Never have I ever enjoyed shoe shopping. I realize this statement is like a foreign language to most women out there, but before you judge, hang on. I have my reasons.
First, I don’t like feet. Not just the ugly ones, but ALL of them. They are shaped weird and are smelly and look creepy. I think this dates back to when I danced as a wee thing, back when it was thought that my gracefulness and elegance were just hiding from public view, waiting to be coaxed out with pirouettes and arabesques. (Only to learn, after years of despising ballet, that these characteristics were not hiding; they simply failed to be there in the first place.) Anyways, when we gawked at the real-life advanced high school dancers in the company who did solo shows and got scholarships and such, they always had bloody stumps as feet. Honestly, if someone tells you they are an accomplished dancer, looks south. If you almost can’t stomach what you see when you are looking at where their feet should be, they aren’t lying. Most of their toes won’t have any nails on them, and if they do they are a purple-y green-y mess. Sometimes they puss. Sometimes they don’t. But every single day, those things bleed.
Second, since the day I understood the fine English language, my mother has been referring to my feet as Flintstone feet.
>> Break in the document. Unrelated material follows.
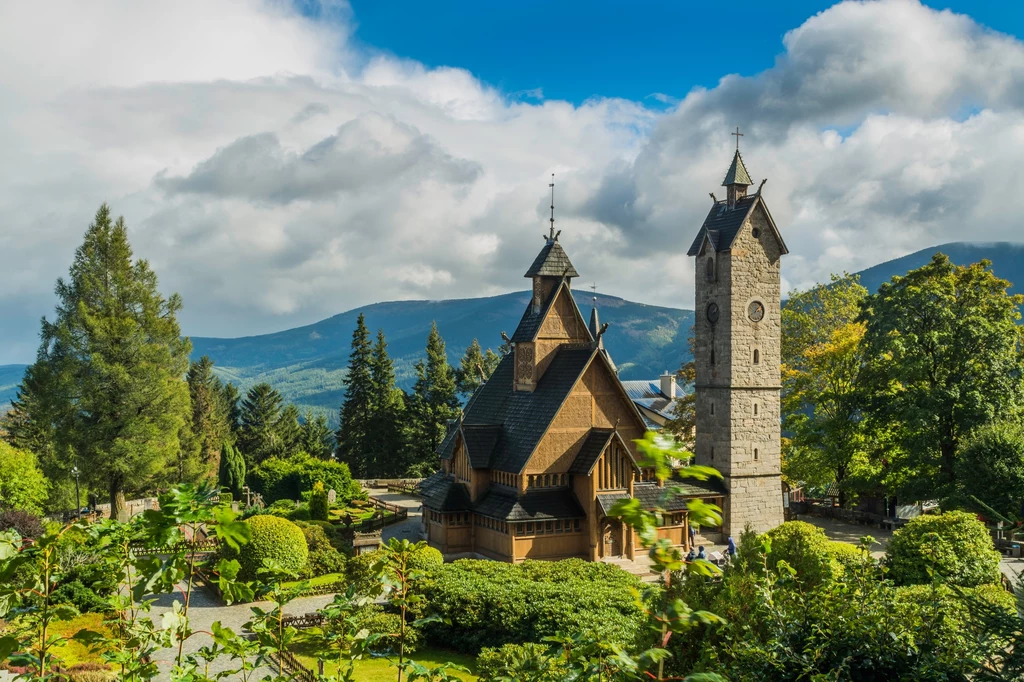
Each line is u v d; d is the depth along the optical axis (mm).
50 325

Flat as can be, my feet are more shaped like paddles best suited to drive cars with wheels made of rocks than the feet one sees in your standard shoe apparel advertisements. I have no arch to speak of. You and I ever hang poolside together and I’ll show you the footprints I leave behind. Like a brick with five little circles on top.
Third, my feet are little. Like, little kid little. When I look at the clearance rack for tennis shoes in my size sometimes they have cartoon heads on the sides. Or they light up on the sole. All the available dress shoes are those appalling “kitten” heels (because that is really as slutty as a 12-year-old should go).
Finally, we have width. Yes, the clincher, ladies and gentleman is the fact that my feet are barely longer than they are wide. Part of the problem is from a cheerleading debacle in 8th grade, but what it really boils down to is that shoe shopping is a nightmare.
I have fallen in love with a pair of knee-high boots. It all started with a catalogue I got in the mail. It was addressed to the previous tenant, who I’m pretty sure had to move out to do inpatient treatment for a shopping addiction. Every week, I get four or five catalogues in her name. While this is impressive in volume alone, I am even more so impressed in this time of living green….you’re lucky to even get a catalogue at Christmas anymore!!!
So I found these awesome boots randomly flipping through someone else’s mail. I have been on the lookout for knee-high boots for nearly two years. The problem with boots is that they usually looked too country for me. I am a bona fide city girl. Country is not my thing. I do not want my boots with a side of flair, be it in the fringe, some sort of turquoise embellishment, or in a severly pointed toe best reserved for prodding your horse.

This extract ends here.